## To do
From the entries that follow, copy each line containing the word "rules".

Source texts of formatted documents
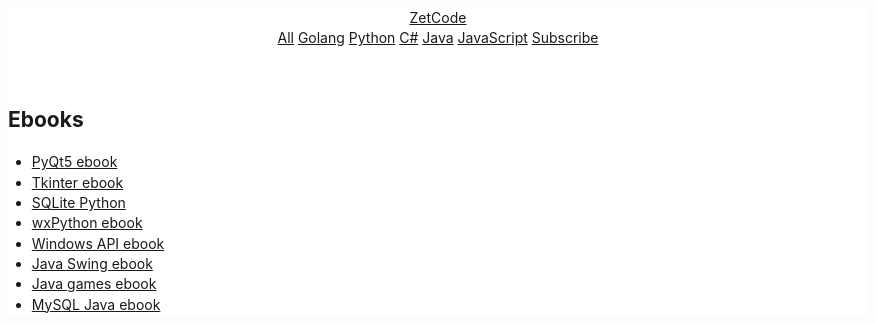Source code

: 
<!DOCTYPE html>
<html lang="en">
<head>
<title>C# lexical structure - C# grammar</title>
<link rel="stylesheet" href="/cfg/style.css" type="text/css">
<meta charset="utf-8">
<meta name="viewport" content="width=device-width, initial-scale=1">
<meta name="keywords" content="C#, lexical structure, syntax rules, programming
fundamentals, .NET language, C# tokens, code structure">
<meta name="description" content="Discover the lexical structure of C#,
including syntax rules, tokens, and fundamental building blocks of the language.
Like human languages, programming languages have a defined structure—learn how
C# handles lexical elements.">

<meta name="author" content="Jan Bodnar">

<link rel="stylesheet" href="https://cdnjs.cloudflare.com/ajax/libs/font-awesome/6.5.1/css/all.min.css">
<script async src="https://pagead2.googlesyndication.com/pagead/js/adsbygoogle.js?client=ca-pub-9706709751191532"
     crossorigin="anonymous"></script>
</head>

<body>

<header>

<div>
<a href="/" title="Home">ZetCode</a>
</div>

<nav>
    <a title="All tutorials" href="/all/">All</a>
    <a title="Go tutorials" href="/golang/">Golang</a>
    <a title="Python tutorials" href="/python/">Python</a>
    <a title="C# tutorials" href="/csharp/">C#</a>
    <a title="Java tutorials" href="/java/">Java</a>
    <a title="JavaScript tutorials" href="/javascript/">JavaScript</a>
    <a title="Subscribe to ZetCode news" href="http://zetcode.us13.list-manage.com/subscribe?u=9def9ccd4c70dbbaf691f90fc&id=6556210f80">Subscribe</a>
</nav>

</header>

<div class="container">

<div class="ltow">

<div id="ebooks">

<h2 class="blu">Ebooks</h2>

<ul>
<li><a href="/ebooks/advancedpyqt5/">PyQt5 ebook</a></li>
<li><a href="/ebooks/tkinter/">Tkinter ebook</a></li>
<li><a href="/ebooks/sqlitepython/">SQLite Python</a></li>
<li><a href="/ebooks/advancedwxpython/">wxPython ebook</a></li>
<li><a href="/ebooks/windowsapi/">Windows API ebook</a></li>
<li><a href="/ebooks/advancedjavaswing/">Java Swing ebook</a></li>
<li><a href="/ebooks/javagames/">Java games ebook</a></li>
<li><a href="/ebooks/mysqljava/">MySQL Java ebook</a></li>
</ul>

## Reply to the exercise
<meta name="keywords" content="C#, lexical structure, syntax rules, programming
including syntax rules, tokens, and fundamental building blocks of the language.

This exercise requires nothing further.